>>>>
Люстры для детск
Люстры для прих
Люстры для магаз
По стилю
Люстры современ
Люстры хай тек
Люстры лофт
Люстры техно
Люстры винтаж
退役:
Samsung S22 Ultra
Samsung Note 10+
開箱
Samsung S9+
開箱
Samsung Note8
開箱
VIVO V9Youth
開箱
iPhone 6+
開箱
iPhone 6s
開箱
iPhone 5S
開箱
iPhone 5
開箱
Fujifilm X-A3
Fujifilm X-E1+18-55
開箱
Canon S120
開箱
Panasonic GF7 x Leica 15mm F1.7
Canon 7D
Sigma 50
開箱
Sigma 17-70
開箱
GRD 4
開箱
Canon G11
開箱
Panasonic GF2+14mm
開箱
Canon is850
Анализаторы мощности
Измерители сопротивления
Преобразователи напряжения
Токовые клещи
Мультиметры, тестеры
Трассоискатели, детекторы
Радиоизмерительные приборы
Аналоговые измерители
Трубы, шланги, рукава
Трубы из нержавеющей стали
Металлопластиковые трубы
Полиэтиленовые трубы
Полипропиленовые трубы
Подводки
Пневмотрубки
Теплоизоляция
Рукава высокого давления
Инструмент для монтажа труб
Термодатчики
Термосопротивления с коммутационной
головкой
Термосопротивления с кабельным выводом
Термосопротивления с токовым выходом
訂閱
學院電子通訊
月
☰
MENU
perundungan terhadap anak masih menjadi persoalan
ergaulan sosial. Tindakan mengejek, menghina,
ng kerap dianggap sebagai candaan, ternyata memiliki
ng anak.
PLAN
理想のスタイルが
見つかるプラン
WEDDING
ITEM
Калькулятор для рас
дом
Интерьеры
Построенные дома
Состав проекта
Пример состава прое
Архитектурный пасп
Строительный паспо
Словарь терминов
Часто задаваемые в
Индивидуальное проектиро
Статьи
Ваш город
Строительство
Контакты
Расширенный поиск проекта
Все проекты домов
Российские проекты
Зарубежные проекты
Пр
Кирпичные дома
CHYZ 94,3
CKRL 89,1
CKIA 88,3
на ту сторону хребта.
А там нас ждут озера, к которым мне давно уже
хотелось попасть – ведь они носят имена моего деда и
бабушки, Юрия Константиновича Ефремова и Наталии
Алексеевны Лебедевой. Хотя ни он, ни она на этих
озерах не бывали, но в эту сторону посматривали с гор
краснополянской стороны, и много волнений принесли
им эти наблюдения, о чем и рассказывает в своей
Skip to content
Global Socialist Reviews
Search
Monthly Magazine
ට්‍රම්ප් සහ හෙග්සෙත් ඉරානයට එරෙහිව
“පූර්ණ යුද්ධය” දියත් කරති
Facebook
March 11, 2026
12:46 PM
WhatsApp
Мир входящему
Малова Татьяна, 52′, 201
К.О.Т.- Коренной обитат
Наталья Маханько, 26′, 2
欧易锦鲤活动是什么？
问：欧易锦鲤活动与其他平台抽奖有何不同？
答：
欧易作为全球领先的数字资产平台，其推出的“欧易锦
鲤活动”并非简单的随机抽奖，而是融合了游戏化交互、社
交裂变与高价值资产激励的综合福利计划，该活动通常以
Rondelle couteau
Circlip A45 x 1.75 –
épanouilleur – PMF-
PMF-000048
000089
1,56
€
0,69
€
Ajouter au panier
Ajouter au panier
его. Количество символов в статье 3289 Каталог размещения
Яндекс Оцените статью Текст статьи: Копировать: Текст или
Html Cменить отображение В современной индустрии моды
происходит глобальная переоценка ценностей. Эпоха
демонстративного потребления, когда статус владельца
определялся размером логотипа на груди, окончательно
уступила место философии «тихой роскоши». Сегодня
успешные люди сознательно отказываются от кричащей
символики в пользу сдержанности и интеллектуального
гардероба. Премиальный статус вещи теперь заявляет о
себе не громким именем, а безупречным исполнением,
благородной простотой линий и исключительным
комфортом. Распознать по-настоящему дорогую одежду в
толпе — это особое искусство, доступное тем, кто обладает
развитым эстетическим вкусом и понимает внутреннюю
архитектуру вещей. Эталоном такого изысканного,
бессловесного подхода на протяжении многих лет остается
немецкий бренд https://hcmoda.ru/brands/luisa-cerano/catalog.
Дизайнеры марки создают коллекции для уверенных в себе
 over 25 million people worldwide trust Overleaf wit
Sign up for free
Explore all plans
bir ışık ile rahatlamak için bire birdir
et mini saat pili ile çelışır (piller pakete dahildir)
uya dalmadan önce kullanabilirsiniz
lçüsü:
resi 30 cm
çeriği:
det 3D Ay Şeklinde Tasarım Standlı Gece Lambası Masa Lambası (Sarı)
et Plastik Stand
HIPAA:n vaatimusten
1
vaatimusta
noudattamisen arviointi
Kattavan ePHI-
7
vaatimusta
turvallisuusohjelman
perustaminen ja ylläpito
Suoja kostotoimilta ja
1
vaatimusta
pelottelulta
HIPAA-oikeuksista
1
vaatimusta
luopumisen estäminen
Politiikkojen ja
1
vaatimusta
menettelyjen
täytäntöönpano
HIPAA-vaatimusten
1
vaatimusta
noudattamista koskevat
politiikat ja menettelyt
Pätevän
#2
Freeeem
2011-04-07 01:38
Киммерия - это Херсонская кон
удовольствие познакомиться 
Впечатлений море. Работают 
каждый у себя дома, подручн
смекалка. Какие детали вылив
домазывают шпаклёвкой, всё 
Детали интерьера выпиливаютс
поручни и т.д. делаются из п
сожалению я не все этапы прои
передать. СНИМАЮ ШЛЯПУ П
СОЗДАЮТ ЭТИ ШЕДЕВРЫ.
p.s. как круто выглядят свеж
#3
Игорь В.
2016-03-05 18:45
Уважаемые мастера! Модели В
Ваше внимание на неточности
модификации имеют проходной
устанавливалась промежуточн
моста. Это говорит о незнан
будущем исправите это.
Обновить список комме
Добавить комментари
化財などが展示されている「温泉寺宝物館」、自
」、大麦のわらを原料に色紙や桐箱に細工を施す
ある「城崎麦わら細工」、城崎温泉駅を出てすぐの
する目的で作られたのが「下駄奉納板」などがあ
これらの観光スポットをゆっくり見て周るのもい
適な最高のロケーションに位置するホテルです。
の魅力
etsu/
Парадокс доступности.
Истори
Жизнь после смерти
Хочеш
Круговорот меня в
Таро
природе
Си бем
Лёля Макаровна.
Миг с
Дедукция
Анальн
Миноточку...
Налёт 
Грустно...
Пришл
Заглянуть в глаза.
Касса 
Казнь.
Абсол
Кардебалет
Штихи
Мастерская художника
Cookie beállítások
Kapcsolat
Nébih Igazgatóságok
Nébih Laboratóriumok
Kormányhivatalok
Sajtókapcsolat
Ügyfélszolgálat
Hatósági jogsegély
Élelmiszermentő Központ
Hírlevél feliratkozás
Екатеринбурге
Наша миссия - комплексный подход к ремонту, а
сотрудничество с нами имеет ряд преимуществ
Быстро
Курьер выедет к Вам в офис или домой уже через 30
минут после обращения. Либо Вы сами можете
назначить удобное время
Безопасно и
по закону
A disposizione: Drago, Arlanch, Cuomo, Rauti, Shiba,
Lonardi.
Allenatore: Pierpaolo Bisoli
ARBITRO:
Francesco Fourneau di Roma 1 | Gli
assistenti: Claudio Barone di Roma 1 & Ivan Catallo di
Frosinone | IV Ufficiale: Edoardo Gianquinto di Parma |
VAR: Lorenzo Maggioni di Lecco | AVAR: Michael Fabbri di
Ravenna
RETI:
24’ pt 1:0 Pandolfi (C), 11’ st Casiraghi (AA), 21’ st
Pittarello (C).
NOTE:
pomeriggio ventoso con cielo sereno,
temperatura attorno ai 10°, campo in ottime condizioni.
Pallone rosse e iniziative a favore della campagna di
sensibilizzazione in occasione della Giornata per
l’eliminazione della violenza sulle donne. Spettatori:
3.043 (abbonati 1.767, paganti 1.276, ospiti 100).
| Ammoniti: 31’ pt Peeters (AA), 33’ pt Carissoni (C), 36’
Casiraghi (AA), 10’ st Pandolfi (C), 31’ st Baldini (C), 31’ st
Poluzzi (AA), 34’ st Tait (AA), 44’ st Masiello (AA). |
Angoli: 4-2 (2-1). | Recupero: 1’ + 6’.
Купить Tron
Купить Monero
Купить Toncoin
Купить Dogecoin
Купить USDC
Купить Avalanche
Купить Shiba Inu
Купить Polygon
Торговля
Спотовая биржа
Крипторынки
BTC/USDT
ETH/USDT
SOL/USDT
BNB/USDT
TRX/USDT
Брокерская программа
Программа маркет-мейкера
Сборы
<<<<
• Required action: Reproduce the stretch from the start of the data through the line containing "Металлопластиковые трубы", with "Canon" changed to "Nikon" and everything else left as it is.

• Result of the exercise:
Люстры для детск
Люстры для прих
Люстры для магаз
По стилю
Люстры современ
Люстры хай тек
Люстры лофт
Люстры техно
Люстры винтаж
退役:
Samsung S22 Ultra
Samsung Note 10+
開箱
Samsung S9+
開箱
Samsung Note8
開箱
VIVO V9Youth
開箱
iPhone 6+
開箱
iPhone 6s
開箱
iPhone 5S
開箱
iPhone 5
開箱
Fujifilm X-A3
Fujifilm X-E1+18-55
開箱
Nikon S120
開箱
Panasonic GF7 x Leica 15mm F1.7
Nikon 7D
Sigma 50
開箱
Sigma 17-70
開箱
GRD 4
開箱
Nikon G11
開箱
Panasonic GF2+14mm
開箱
Nikon is850
Анализаторы мощности
Измерители сопротивления
Преобразователи напряжения
Токовые клещи
Мультиметры, тестеры
Трассоискатели, детекторы
Радиоизмерительные приборы
Аналоговые измерители
Трубы, шланги, рукава
Трубы из нержавеющей стали
Металлопластиковые трубы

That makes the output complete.